Indian School Finance Company raises USD 6 Million in Series A funding from Gray Matters Capital
Indian School Finance Company (ISFC) has raised USD 6 Million in Series A funding from social venture capital firm Gray Matters Capital. ISFC is a Hyderabad-based private institutional lender to the education sector. Prior to this ISFC raised capital from Gray Ghost Ventures and Caspian Advisors. The company plans to use the newly raised funds to increase its loan ticket size and expand its client base.
ISFC is a Non-Banking Finance Company engaged in the business of lending to educational institutions and entrepreneurs managing such institutions. Neeraj Sharma, CEO, ISFC, said in a statement:
“Our company focusses on funding the education segment’s much-needed capital to build infrastructure,…Current equity infusion will provide the necessary boost required by us to leapfrog to the next level of growth.”
ISFC began its operations in December 2008 from Hyderabad and later expanded to other cities.

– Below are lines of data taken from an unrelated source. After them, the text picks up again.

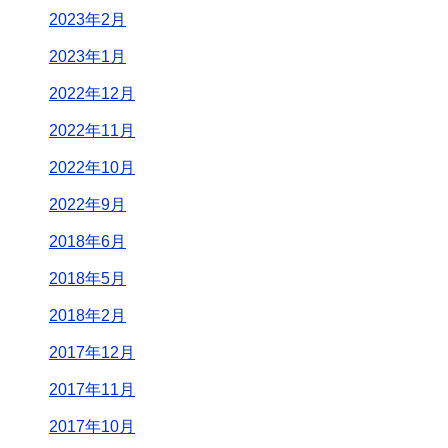
2023年2月
2023年1月
2022年12月
2022年11月
2022年10月
2022年9月
2018年6月
2018年5月
2018年2月
2017年12月
2017年11月
2017年10月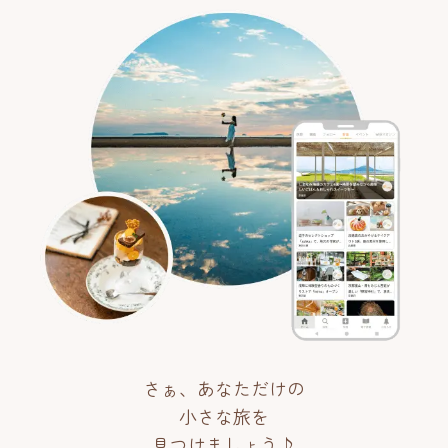
さぁ、あなただけの
小さな旅を
見つけましょう♪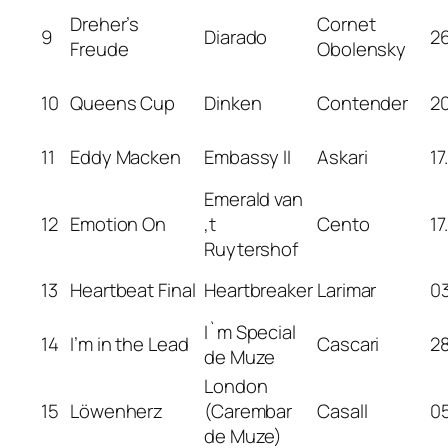
Dreher’s
Cornet
9
Diarado
26
Freude
Obolensky
10
Queens Cup
Dinken
Contender
20
11
Eddy Macken
Embassy II
Askari
17
Emerald van
12
Emotion On
‚t
Cento
17
Ruytershof
13
Heartbeat Final
Heartbreaker
Larimar
03
I`m Special
14
I’m in the Lead
Cascari
28
de Muze
London
15
Löwenherz
(Carembar
Casall
05
de Muze)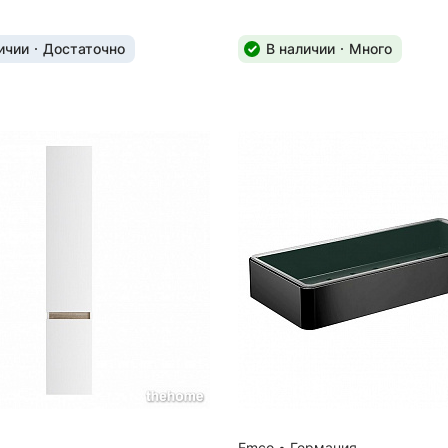
ичии
Достаточно
В наличии
Много
Emco
•
Германия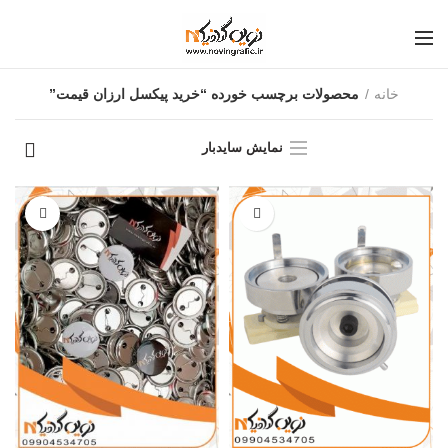
خانه
محصولات برچسب خورده “خرید پیکسل ارزان قیمت”
نمایش سایدبار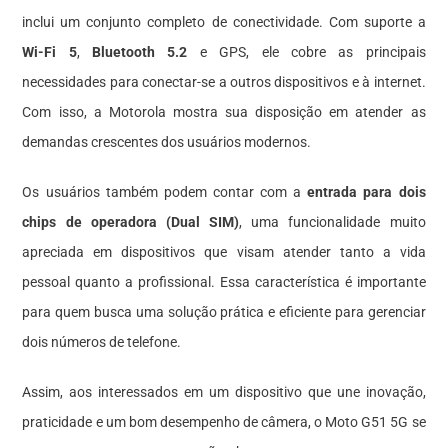
inclui um conjunto completo de conectividade. Com suporte a
Wi-Fi 5
,
Bluetooth 5.2
e GPS, ele cobre as principais
necessidades para conectar-se a outros dispositivos e à internet.
Com isso, a Motorola mostra sua disposição em atender as
demandas crescentes dos usuários modernos.
Os usuários também podem contar com a
entrada para dois
chips de operadora (Dual SIM)
, uma funcionalidade muito
apreciada em dispositivos que visam atender tanto a vida
pessoal quanto a profissional. Essa característica é importante
para quem busca uma solução prática e eficiente para gerenciar
dois números de telefone.
Assim, aos interessados em um dispositivo que une inovação,
praticidade e um bom desempenho de câmera, o Moto G51 5G se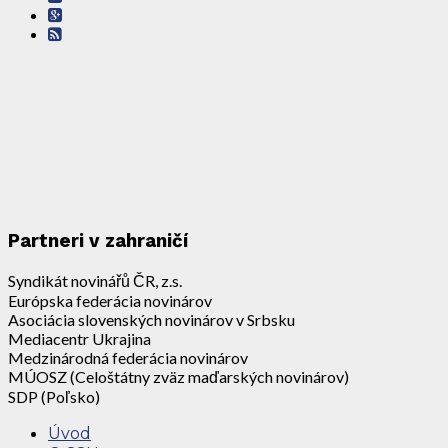
Partneri v zahraničí
Syndikát novinářů ČR, z.s.
Európska federácia novinárov
Asociácia slovenských novinárov v Srbsku
Mediacentr Ukrajina
Medzinárodná federácia novinárov
MÚOSZ (Celoštátny zväz maďarských novinárov)
SDP (Poľsko)
Úvod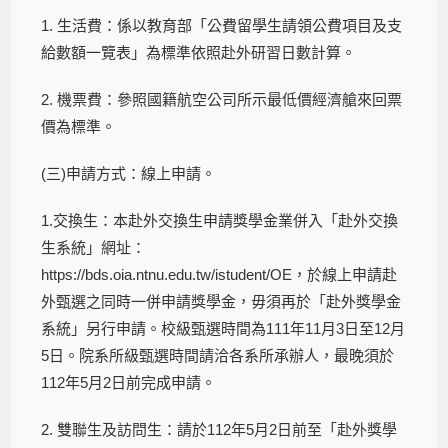
1. 生活費：係以教育部「公費留學生請領公費項目及支
給數額一覽表」為標準依照赴外研習日數計算。
2. 機票費：參照國籍航空公司所示最低價經濟艙來回票
價為標準。
(三)申請方式：線上申請。
1.交換生：本赴外交換生申請獎學金業併入「赴外交換
生系統」網址：
https://bds.oia.ntnu.edu.tw/istudent/OE，於線上申請赴
外甄選之同時一併申請獎學金，毋須再於「赴外獎學金
系統」另行申請。校級甄選時間為111年11月3日至12月
5日。院系所級甄選時間請洽各系所承辦人，最晚須於
112年5月2日前完成申請。
2. 雙聯生及訪問生：請於112年5月2日前至「赴外獎學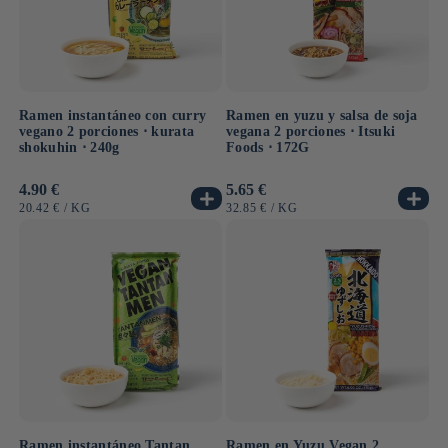
Ramen instantáneo con curry
Ramen en yuzu y salsa de soja
vegano 2 porciones ⋅ kurata
vegana 2 porciones ⋅ Itsuki
shokuhin ⋅ 240g
Foods ⋅ 172G
Precio
4.90 €
Precio
5.65 €
habitual
habitual
PRECIO
POR
PRECIO
POR
20.42 €
/
KG
32.85 €
/
KG
UNITARIO
UNITARIO
Ramen instantáneo Tantan
Ramen en Yuzu Vegan 2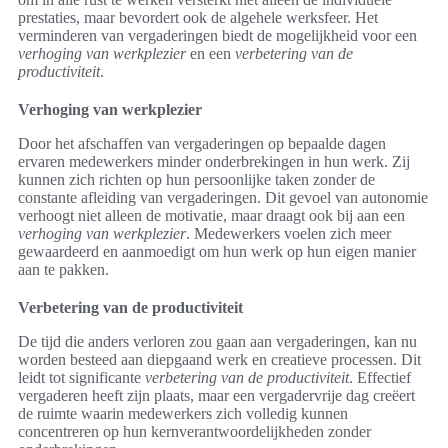
prestaties, maar bevordert ook de algehele werksfeer. Het
verminderen van vergaderingen biedt de mogelijkheid voor een
verhoging van werkplezier
en een
verbetering van de
productiviteit
.
Verhoging van werkplezier
Door het afschaffen van vergaderingen op bepaalde dagen
ervaren medewerkers minder onderbrekingen in hun werk. Zij
kunnen zich richten op hun persoonlijke taken zonder de
constante afleiding van vergaderingen. Dit gevoel van autonomie
verhoogt niet alleen de motivatie, maar draagt ook bij aan een
verhoging van werkplezier
. Medewerkers voelen zich meer
gewaardeerd en aanmoedigt om hun werk op hun eigen manier
aan te pakken.
Verbetering van de productiviteit
De tijd die anders verloren zou gaan aan vergaderingen, kan nu
worden besteed aan diepgaand werk en creatieve processen. Dit
leidt tot significante
verbetering van de productiviteit
. Effectief
vergaderen heeft zijn plaats, maar een vergadervrije dag creëert
de ruimte waarin medewerkers zich volledig kunnen
concentreren op hun kernverantwoordelijkheden zonder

ISFC aims to assist schools and other education institutions in capacity-building through infrastructure improvements, thereby enabling students to access quality education.
The venture caters to the entire education segment, but more particularly its focus areas include affordable private schools, private schools, play schools, private degree and vocational colleges, coaching centres, teachers, and SMEs catering goods and services to the education segment.
Robert Pattillo, founder of Atlanta-based Gray Matters Capital, said on the development:
“India has a huge base of affordable private schools, which presents a huge opportunity to scale. With the absence of significant competition, growth is possible both by going deep and going wide,”
Per company claims IFSC has distributed more than 3,000 loans across 13 states and will expand to two more states by the end of this year. Gray Matters Capital actively invests in sustainable, replicable business models that benefit underserved populations in developing countries and was founded in Atlanta in 2006.